田中博士 スウェーデンのようなヨーロッパの国々では、学校給食で食事を組むときに栄養推奨量の70〜80%を基準にすると言います。なぜならそれが平均値に近いからです。むしろある集団の平均摂取値で提供すれば、ほとんどの人は過剰摂取するしかありません。そうすれば栄養素が蓄積されて毒素のような役割をすることになるのです。つまり、この結果によれば、ケトン食はカルシウムを含めてほとんどの栄養素を満たしていることが分かります。

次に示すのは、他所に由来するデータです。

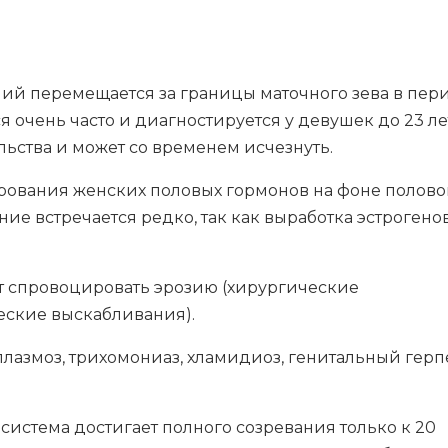
й перемещается за границы маточного зева в пер
я очень часто и диагностируется у девушек до 23 ле
льства и может со временем исчезнуть.
вания женских половых гормонов на фоне полово
ие встречается редко, так как выработка эстрогено
 спровоцировать эрозию (хирургические
еские выскабливания).
лазмоз, трихомониаз, хламидиоз, генитальный герп
истема достигает полного созревания только к 20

鈴木美咲 博士、カルシウムは骨を丈夫にするものと知っています。ですからカルシウムは多く食べるほど良いのではないですか?ですから多く食べても健康に問題はなさそうですが。

田中博士 はい、重要な質問です。カルシウムは骨の健康に重要なのは確かです。それだけでなく、カルシウムは細胞内の濃度より血液の濃度が1万倍から10万倍高いです。そのため細胞膜のカルシウムチャネルが開くと、濃度勾配によってカルシウムが細胞内に入っていき、細胞内の信号を発生させるのです。例えば神経細胞でも神経伝達物質が放出される際、カルシウムが先に入り、続いて神経伝達物質を貯蔵している小胞が細胞膜に移動しながら神経伝達物質が放出されます。ところが、カルシウムが多すぎると視神経に蓄積され、白内障などのリスクをもたらすことがあります。そして、カルシウム過剰による尿路結石や腎臓の負担はよく知られていますね。